A while back I sought advice on where to eat in Las Vegas during my visit there. All of you responded with pensive and thoughtful comments.
Unfortunately, my trip to Vegas went entirely unplanned. Because a family reunion brought me to Las Vegas in the first place, and didn’t know where I would be staying, what we would be doing and what familial obligations I’d have. For this reason, I didn’t bother to book any reservations in advance, and as a result, there were limited places where I could go.
A slew of disappointing phone calls and one last-minute reservation later, we found ourselves at the Mesa Grill, Bobby Flay’s Southwestern standby. It was the only place where we were able to secure a reservation on Christmas Eve.
After beginning our night with a tequila sunrise at the bar (pictured above), we began our meal with a warm bread basket filled with sweet jalapeno cornbread and soft butter. Our waiter recommended an appetizer for us: the tiger shrimp and roasted corn tamale, one of the original restaurant’s menu items. I felt the presentation was a little messy, however: While the tamale itself looked like a plentiful cornucopia of shrimp, it sat in a messy pool of with cilantro oil running off the sides. I’m pretty sure that was not the intention.
Tiger Shrimp & Roasted Garlic Corn Tamale
The salmon, albeit flavorful and tender, wasn’t particularly exciting. I could have easily recreated this dish at home, with the exception of the multitude of different sauces drizzled underneath. I enjoyed the colorful assembly of the dish, although I can’t help but wonder: What’s with the asymmetrical sauce presentations?
Ancho Chile Honey Glazed Salmon, Spicy Black Bean Sauce and Jalapeno Crema
I was positively drooling when my New Mexican Spice Rubbed Pork Tenderloin (below) arrived.

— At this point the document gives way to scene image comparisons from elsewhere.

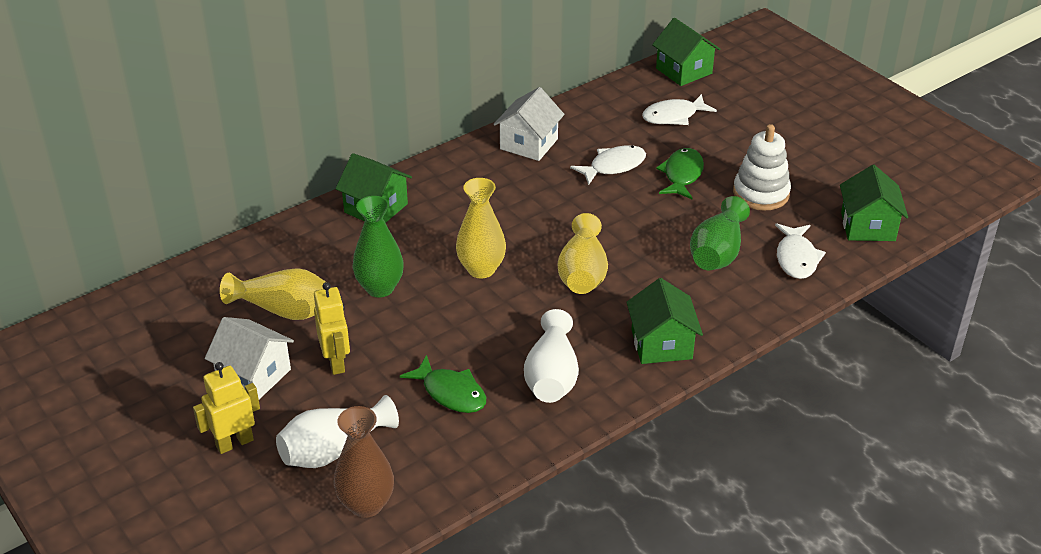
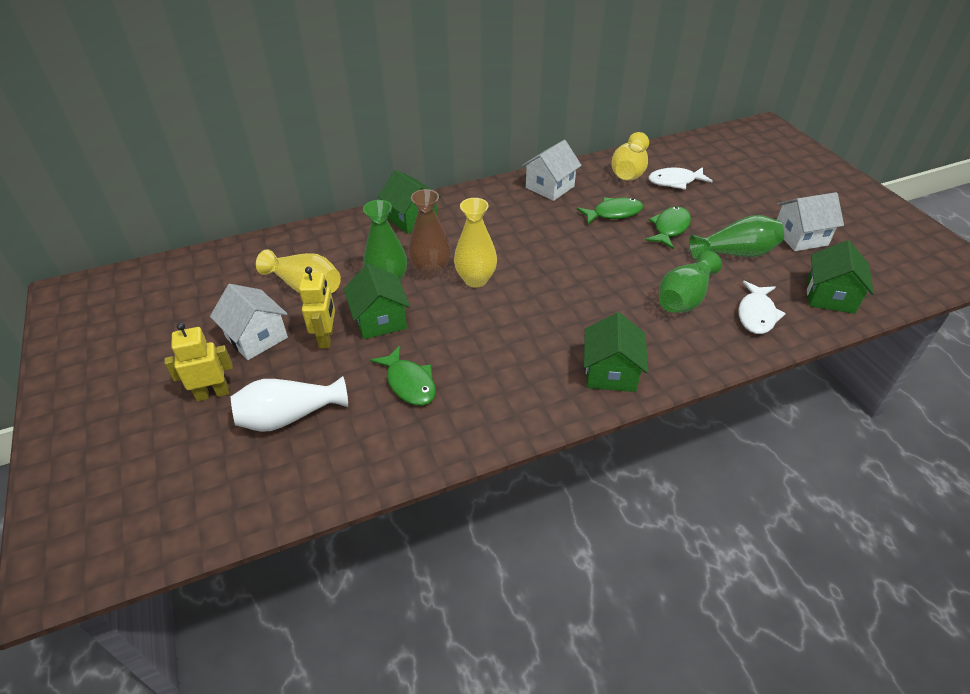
camera: 15 degrees right, 5 degrees up
(366, 504) = (293, 476): brown vase -> brown vase (431, 270)
(552, 376) = (502, 384): white vase -> none
(582, 273) = (560, 297): yellow vase -> yellow vase (629, 171)
(613, 166) = (613, 213): white fish -> green fish
(684, 71) = (692, 149): green house -> green house (380, 320)
(761, 193) = (736, 253): white stacking toy -> green vase
(826, 164) = (800, 237): none -> white house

I loved the trio of tenderloins and thought they looked delicious, although this is probably just because I can always appreciate a nice hunk of meat. The tenderloin is one of the kitchen’s most requested dishes, and was the favorite amongst those that we ordered this night. The rub was truly spicy, in a multitude of ways — the cumin to make it smoky, the chile to give the pork actual heat — and the precisely medium preparation was consistent throughout the cut, making every bite a memorably tender one. The bourbon ancho chile sauce added sweetness, balancing the flavors. The perfect foil to the heat? A sweet potato tamale, topped with rapidly melting pecan butter.
Overall, the meal was enjoyable and met my (not particularly high) expectations. Our server was knowledgeable and accommodating, our food consistent and flavorful. Even our neighbors’ dishes looked appetizing — one of them had cornmeal crusted oysters that looked divine.
Was it mind-blowing? Not by any means. The tamales and salmon were good, and the pork tenderloin great, but nothing was phenomenal. With the exception of a “Southwestern-style Cioppino” that I spotted on the menu, there were no innovative dishes by today’s standards. It then occurred to me that when the restaurant opened in New York’s Union Square neighborhood in 1991, the incorporation of Southwest flavors must have been groundbreaking.
As this thought flashed through my mind, I relished all of the culinary advancements that have been made in the fifteen years since then.